Deformations arise in a variety of scenes, from medical images to animals in motion to cloth blowing in the wind. We introduce novel topological image processing algorithms specifically designed to consider deforming scenes to address two fundamental image processing problems: image matching and occlusion detection.
Local photometric descriptors are a crucial low level component of numerous computer vision algorithms. In practice, these descriptors are constructed to be invariant to a class of transformations. However, the development of a descriptor that is simultaneously robust to noise and invariant under general deformation has proven difficult. We introduce the Topological-Attributed Relational Graph (T-ARG), a new local photometric descriptor constructed from homology that is provably invariant to locally bounded deformation. This new robust topological descriptor is backed by a formal mathematical framework. We apply T-ARG to a set of benchmark images to evaluate its performance. Results indicate that T-ARG significantly outperforms traditional descriptors for noisy, deforming images.

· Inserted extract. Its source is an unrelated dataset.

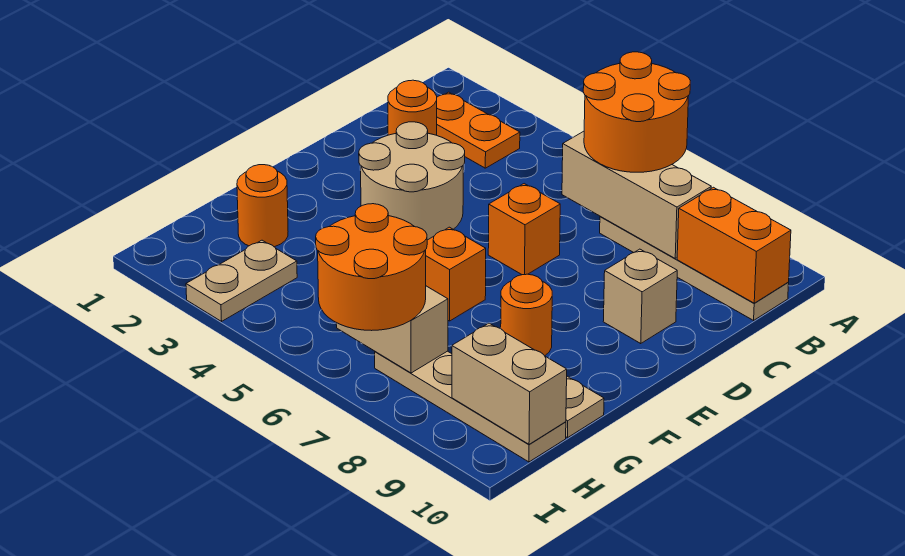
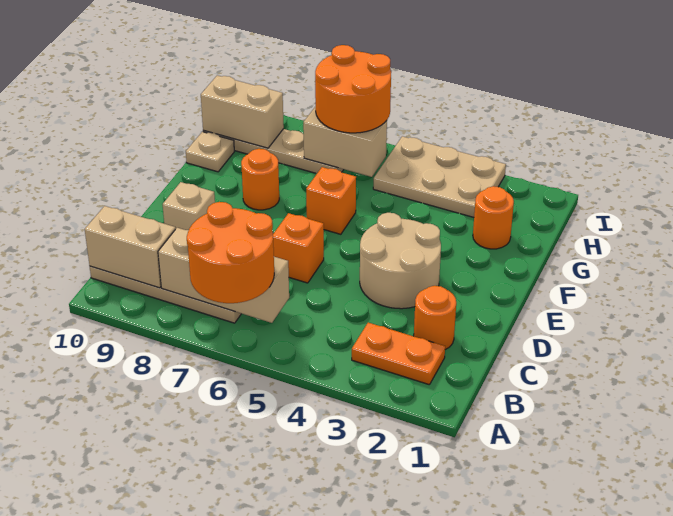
orange brick B9:B10 level 2 -> tan brick B9:B10 level 2
tan plate H3:I3 level 1 -> tan plate H3:I5 level 1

Occlusions provide critical cues about the 3D structure of man-made and natural scenes. We introduce a mathematical framework and algorithm to detect and localize occlusions in image sequences of scenes that include deforming objects. Our occlusion detector works under far weaker assumptions than other detectors. We prove that occlusions in deforming scenes occur when certain well-defined local topological invariants are not preserved. Our framework employs these invariants to detect occlusions with a zero false positive rate under assumptions of bounded deformations and color variation. The novelty and strength of this methodology is that it does not rely on spatio-temporal derivatives or matching, which can be problematic in scenes including deforming objects, but is instead based on a mathematical representation of the underlying cause of occlusions in a deforming 3D scene. We demonstrate the effectiveness of the occlusion detector using image sequences of natural scenes, including deforming cloth and hand motions.